Formative Years: Balancing Quality With Demand
Formative Years: Balancing Quality With Demand
As their first priority, HCT's leaders focused on establishing a reputation for program quality. While enrollment levels, the diversity of offerings, and the cost per student were basic considerations, the quality of the learning experience was considered paramount. This pursuit of excellence became the driving force for the system's development and change. In the early years, admission was highly selective and no effort was spared to ensure that students had access to world-class learning resources, equipment, facilities, and faculty, totally free of cost.
In the beginning, HCT modeled its curriculum, human resources, and academic policies on those of the Ontario Colleges of Applied Arts and Technology. However, during the first year of operation, it became apparent that HCT would be wise to incorporate best practices of other world-class postsecondary systems for several reasons:
• HCT's ultimate stakeholder, industry in the region, was strongly influenced by international practices. In particular, the engineering and accounting industries in the UAE typically followed US and UK standards and codes. This included the key sectors of energy and construction. Skilled technicians and semiskilled operators predominantly came from South Asia. There was little Canadian influence on regional industry.
• The human resource managers of major UAE companies were likely to recognize vocational or educational credentials that followed the British system of higher national diplomas and higher national certificates.
• The system of education followed in UAE primary and secondary schools, coupled with Arabic being the language of instruction, meant that school leavers had very different skill levels and learning styles than students who entered North American tertiary education institutions did. Significant transitional programs had to be designed before HCT could effectively deliver any western-designed curriculum.
These forces led HCT's leaders to mandate geographic hiring adjustments that affected faculty and academic manager recruitment. These adjustments gave HCT a balanced mix of professionals from the United Kingdom, the United States, Canada, and Australia, as well as some with educational or industrial experience in the Gulf region. These international best-of-breed faculty teams then began to refine the original curriculum, in close consultation with relevant PACs, which were made up of representatives from major local employers.
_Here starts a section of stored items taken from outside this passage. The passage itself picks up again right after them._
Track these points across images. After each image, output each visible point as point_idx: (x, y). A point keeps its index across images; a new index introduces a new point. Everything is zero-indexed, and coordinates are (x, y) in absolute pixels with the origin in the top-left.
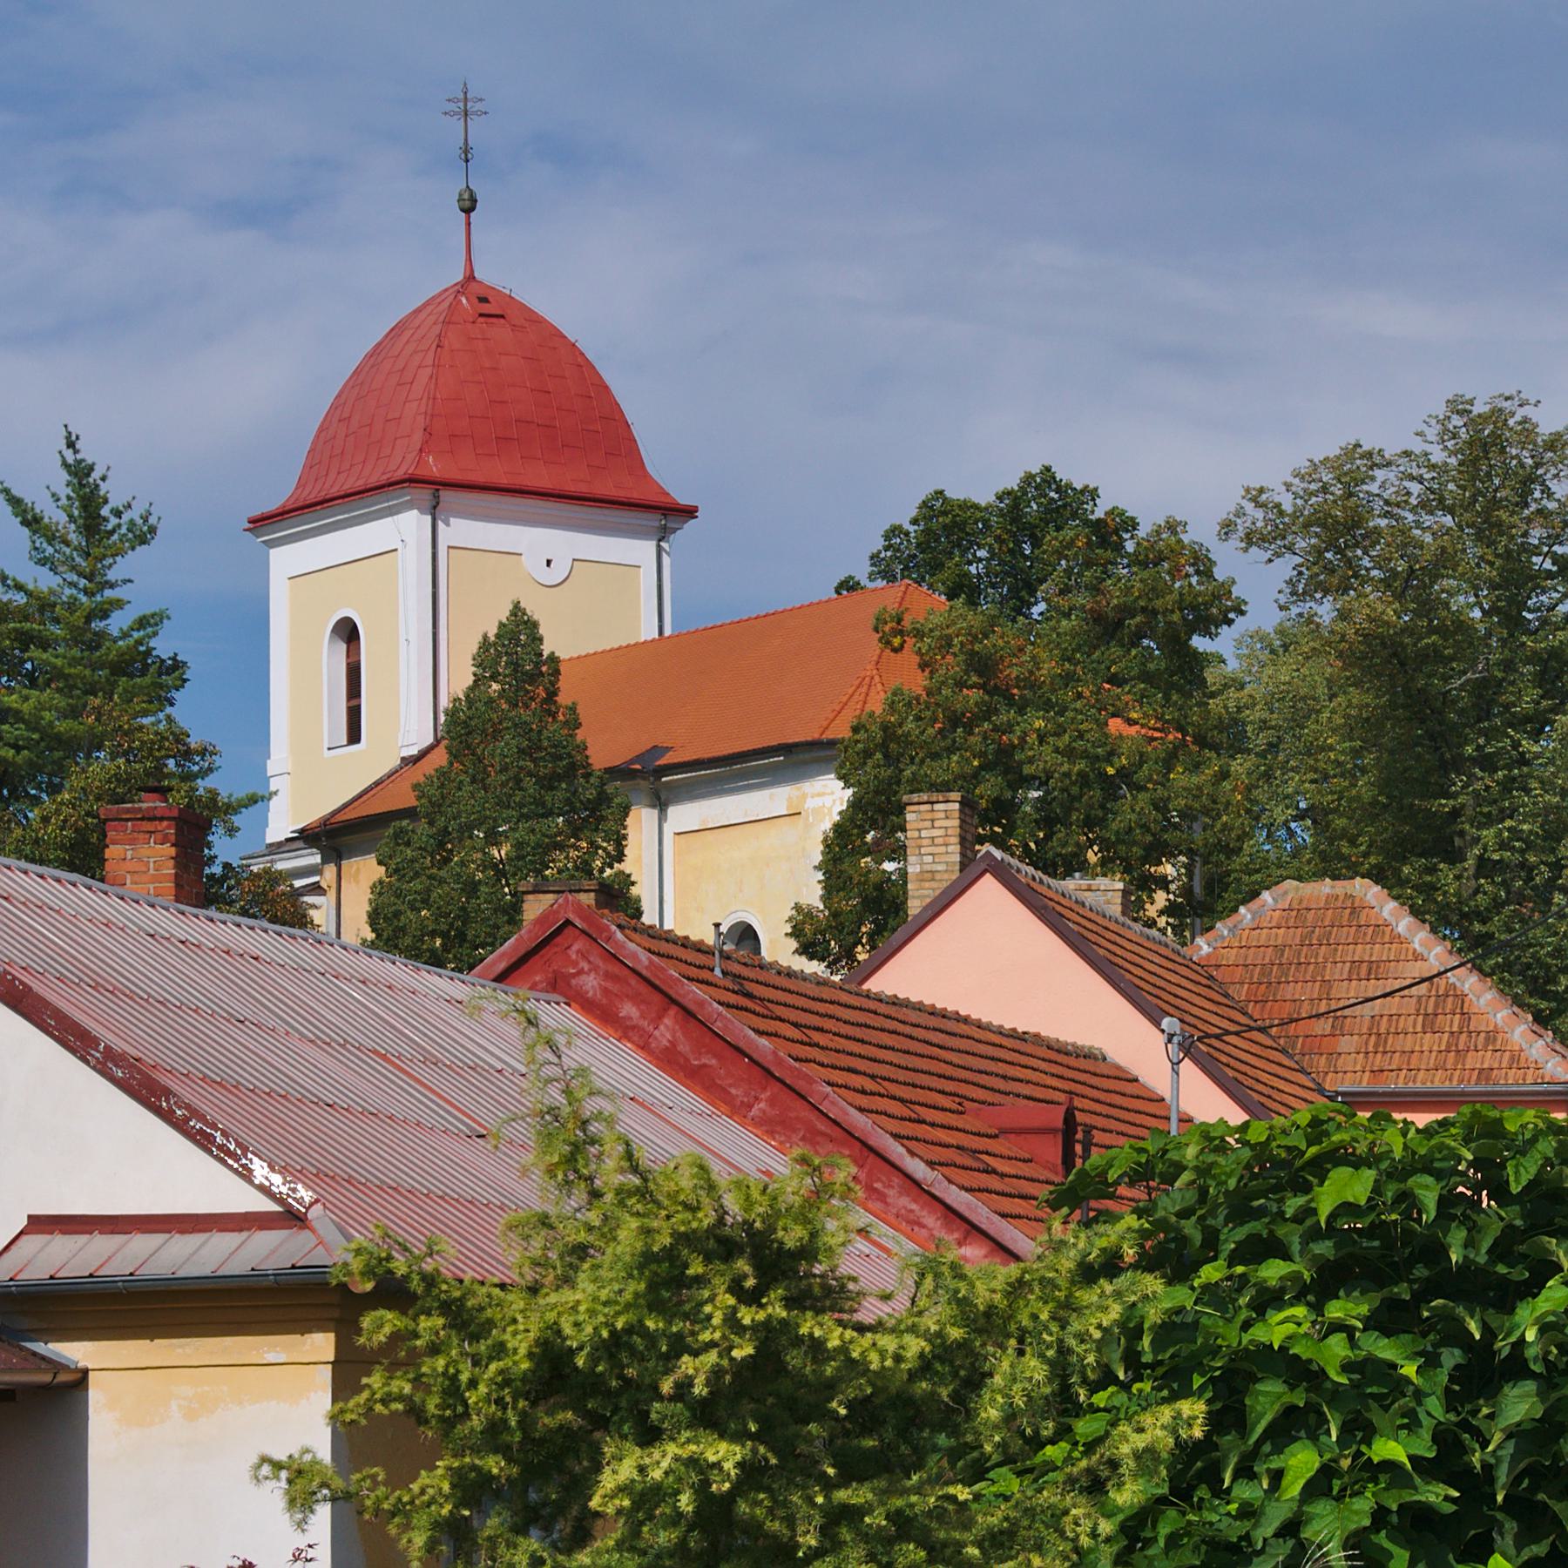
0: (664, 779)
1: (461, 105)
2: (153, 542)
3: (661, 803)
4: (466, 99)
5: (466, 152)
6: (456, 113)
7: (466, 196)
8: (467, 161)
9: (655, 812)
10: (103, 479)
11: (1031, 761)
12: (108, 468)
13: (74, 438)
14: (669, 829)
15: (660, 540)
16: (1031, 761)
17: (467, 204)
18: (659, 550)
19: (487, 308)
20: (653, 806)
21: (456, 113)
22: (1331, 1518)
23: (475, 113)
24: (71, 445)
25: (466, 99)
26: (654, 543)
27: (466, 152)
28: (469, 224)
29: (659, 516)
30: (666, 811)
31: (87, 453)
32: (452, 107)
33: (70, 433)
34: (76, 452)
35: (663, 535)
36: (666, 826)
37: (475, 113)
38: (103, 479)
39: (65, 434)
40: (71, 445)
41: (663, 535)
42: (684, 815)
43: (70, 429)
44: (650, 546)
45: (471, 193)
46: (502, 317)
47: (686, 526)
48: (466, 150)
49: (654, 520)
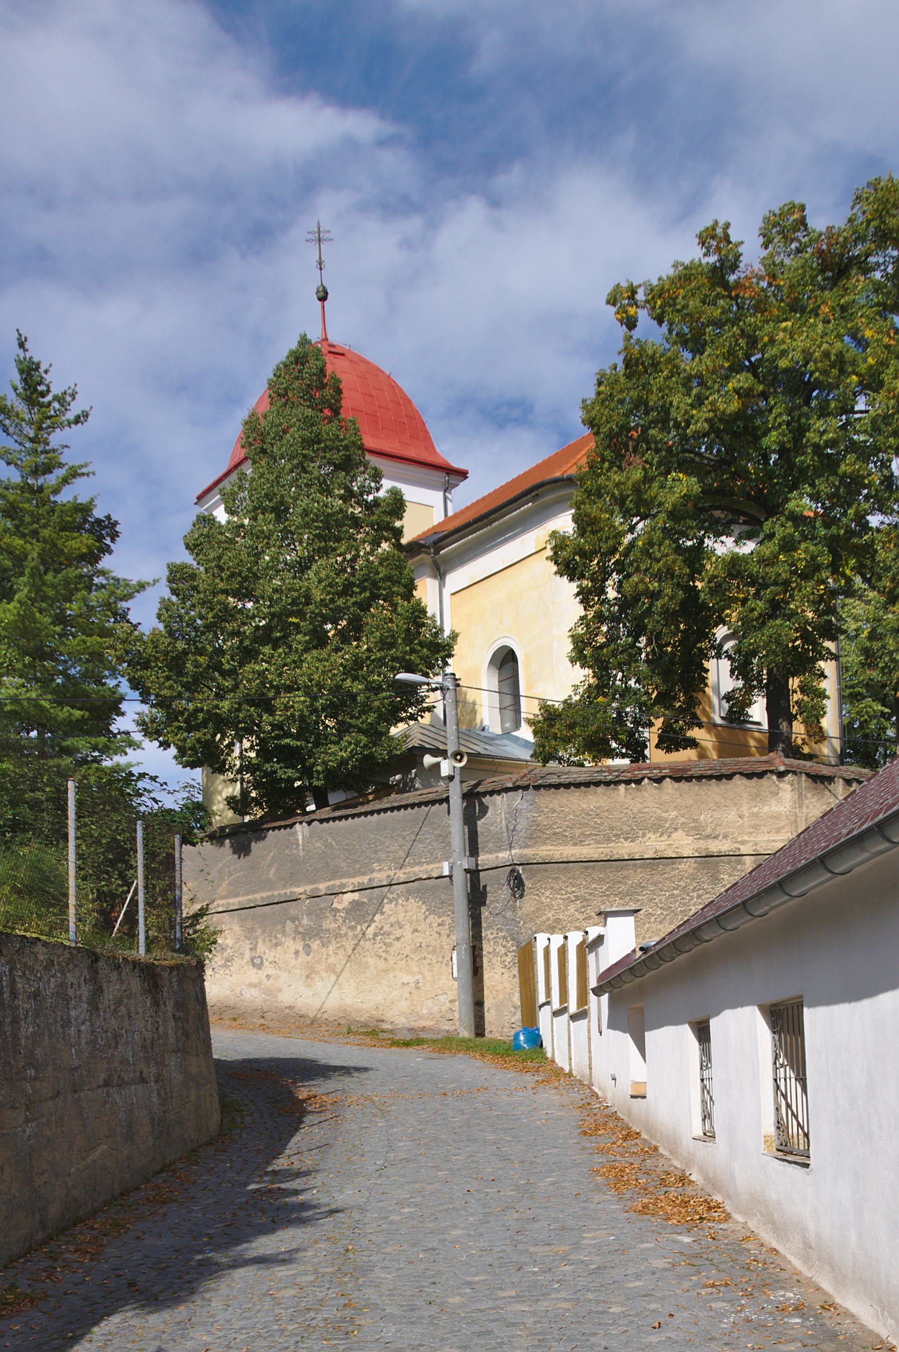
0: (442, 552)
1: (317, 235)
2: (85, 423)
3: (440, 572)
4: (319, 232)
5: (320, 264)
6: (313, 240)
7: (321, 289)
8: (321, 269)
9: (437, 582)
10: (46, 372)
11: (784, 353)
12: (51, 365)
13: (23, 339)
14: (447, 592)
15: (445, 491)
16: (784, 353)
17: (322, 294)
18: (445, 498)
19: (333, 350)
20: (435, 577)
21: (313, 240)
22: (584, 1242)
23: (325, 240)
24: (22, 345)
25: (319, 232)
26: (441, 493)
27: (320, 264)
28: (323, 307)
29: (444, 474)
30: (444, 579)
31: (36, 353)
32: (311, 236)
33: (20, 335)
34: (26, 350)
35: (447, 488)
36: (444, 591)
37: (325, 240)
38: (46, 372)
39: (16, 335)
40: (22, 345)
41: (447, 488)
42: (457, 578)
43: (21, 332)
44: (440, 495)
45: (324, 287)
46: (343, 355)
47: (461, 484)
48: (320, 263)
49: (441, 477)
Employers' early feedback about graduate attitudes and intellectual skills helped shaped HCT's policies on attendance, punctuality, and student conduct. Work placement as a program component, systemwide common assessments, and international language proficiency tests such as IELTS (International English Language Testing System) became major directives for future practice. UAE civil service regulations and employer-screening practices prompted HCT to switch from a pass or fail grading system to a letter grade system.
By 1993–1994, thanks to strategic appointments of executives to lead the new colleges and support structure, HCT had a fast-evolving, unique academic system of higher education. To balance an increasing demand for new campuses throughout the country, caused by increasing demand for admission, the leaders introduced a system of centrally monitored checks and balances, with a strong quality assurance and quality control unit at its center. This system included Academic Central Services (ACS), along with streamlined administrative processes via central committees under the leadership of HCT's vice chancellor.
Designing Relevant and Benchmarked Programs
From the outset, HCT's mission mandated that curriculum leaders design and continually refine programs with two primary objectives:
• Programs must be relevant to the needs of local industry so that HCT graduates could be employed at entry-level technical jobs with minimal need for retraining.
• To ensure quality and to maintain articulation paths that would allow HCT graduates to pursue graduate programs overseas, program outcomes must be benchmarked or accredited by relevant international institutions.
Every program cluster offered in each HCT college was expected to have a PAC composed of professional managers from potential local employers. PACs were to review curriculum, suggest changes, and advise on new career program opportunities, as well as foster interaction between HCT staff, students, and the relevant UAE professional community. The importance given to PAC feedback helped ensure that HCT continued to meet its first objective: producing graduates with skill sets that were locally relevant and sought after by employers.
International benchmarking and accreditation were encouraged at three levels:
• Specific programs sought relevant professional accreditation for international benchmarking. For example, all higher diploma and bachelor of applied science programs offered by the business division were accredited by Association of Collegiate Business Schools and Programs (ACBSB); higher diploma programs in engineering were benchmarked by Accreditation Board of Engineering Technology – Technology Accreditation Commission (ABET - TAC); and higher diploma programs in information technology were accredited by Edexcel for several years. Health Science programs have also completed their professional accreditation with different international agencies.
• HCT has made significant strides toward institutional accreditation to ensure the quality of its management, administrative, human resources, and program delivery processes. HCT has just begun the candidature process with the Northwest Commission on Colleges and Universities in the United States.
• Since 1998, HCT has had an internal quality assurance and audit process, which started as a program quality assurance (PQA) process and has now been extended to Service Quality Assurance as well.